_What to do_. Down to the last line, print the entries below exactly, and keep every picture out of the copy.

------------------------------

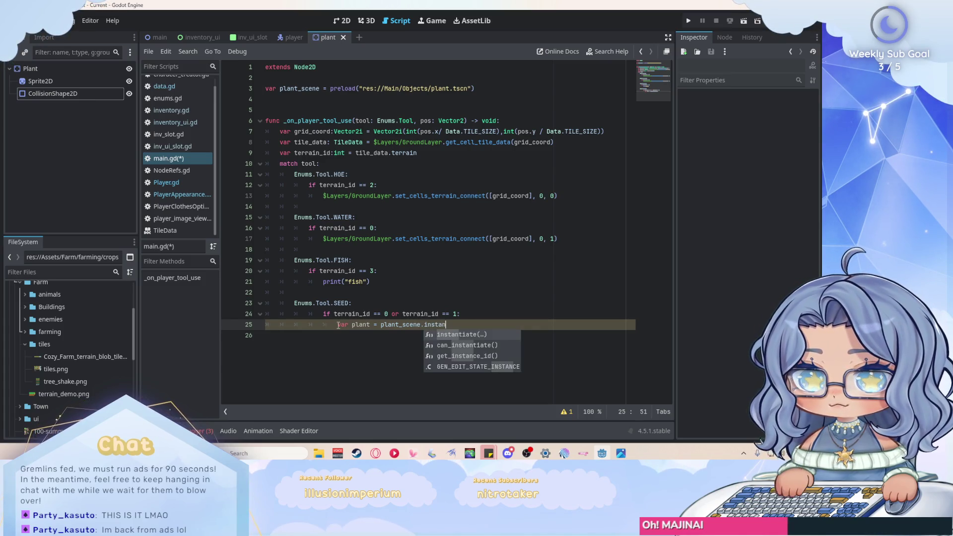
{"action": "key", "text": "Return"}
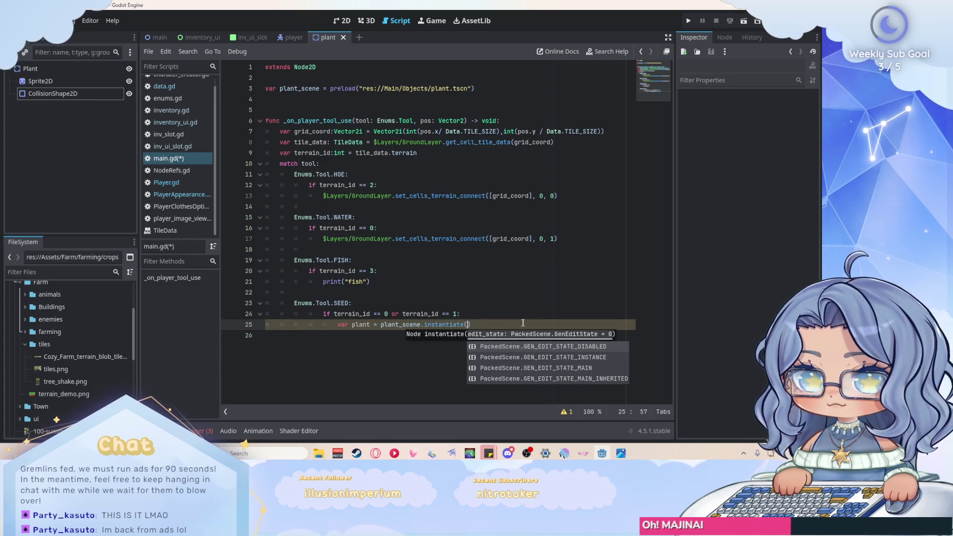
{"action": "key", "text": "Right"}
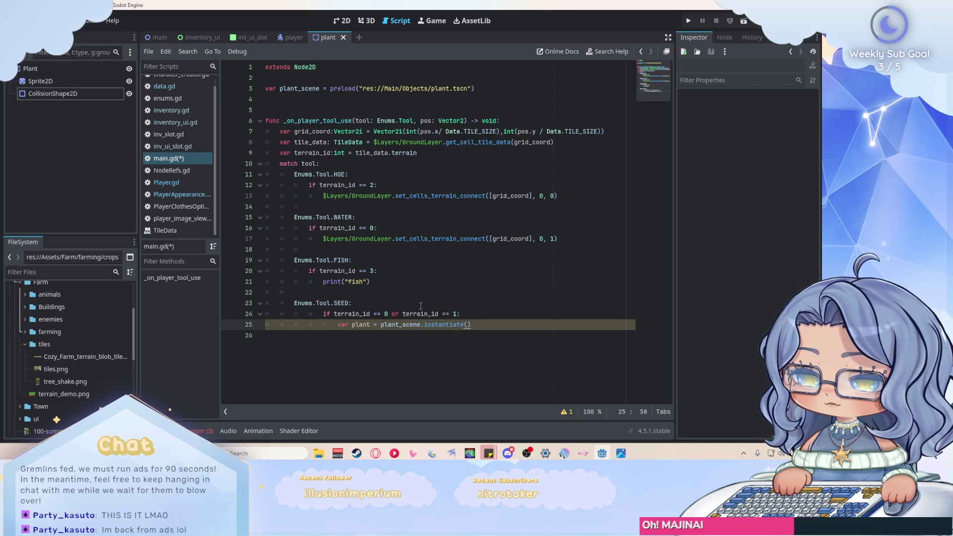
Step: Add plant.setup(grid_coord, $Objects) below it, dragging Objects in from the Scene dock
{"action": "left_click", "coordinate": [151, 40]}
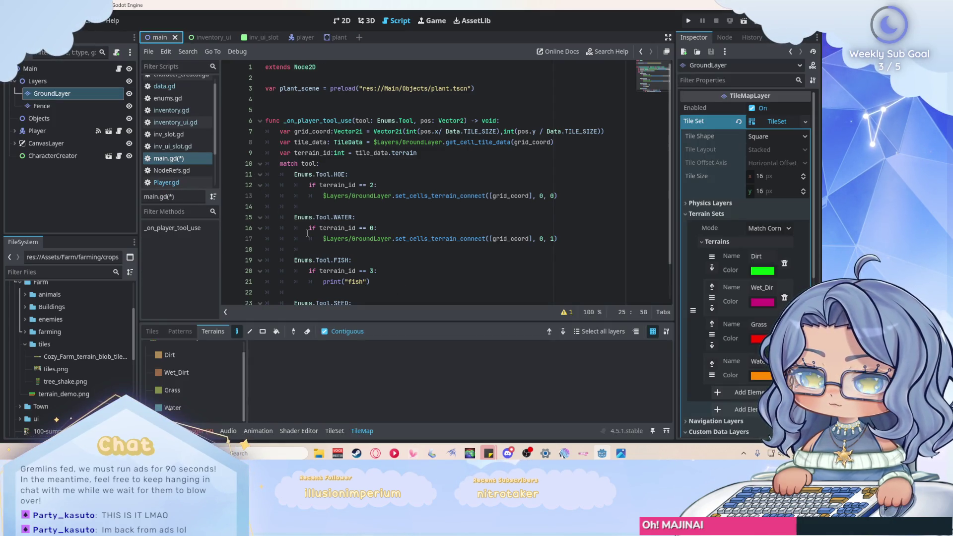
{"action": "left_click", "coordinate": [17, 83]}
{"action": "scroll", "coordinate": [310, 250], "scroll_direction": "down", "scroll_amount": 1}
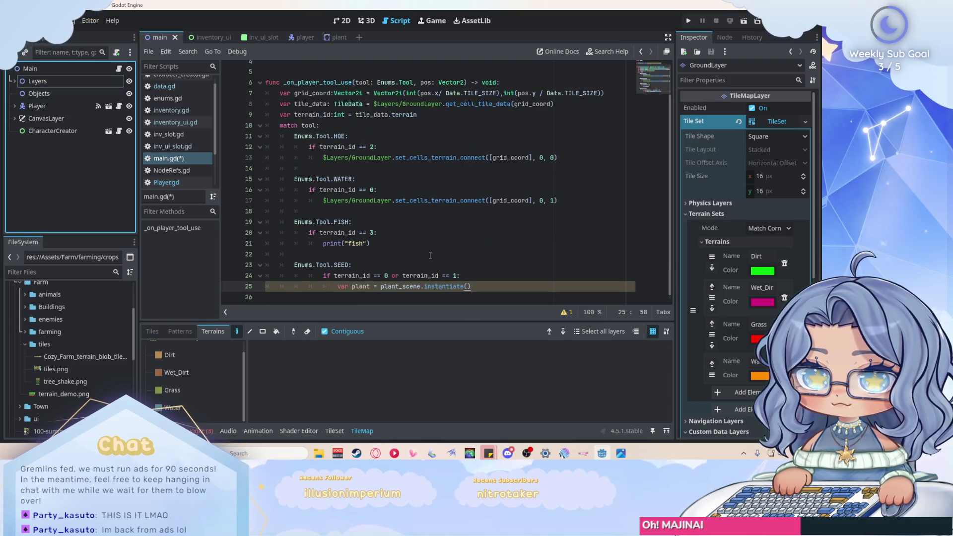
{"action": "left_click", "coordinate": [361, 431]}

------------------------------

_Answer section_.
{"action": "key", "text": "Return"}
{"action": "key", "text": "Right"}
Step: Add plant.setup(grid_coord, $Objects) below it, dragging Objects in from the Scene dock
{"action": "left_click", "coordinate": [151, 40]}
{"action": "left_click", "coordinate": [17, 83]}
{"action": "scroll", "coordinate": [310, 250], "scroll_direction": "down", "scroll_amount": 1}
{"action": "left_click", "coordinate": [361, 431]}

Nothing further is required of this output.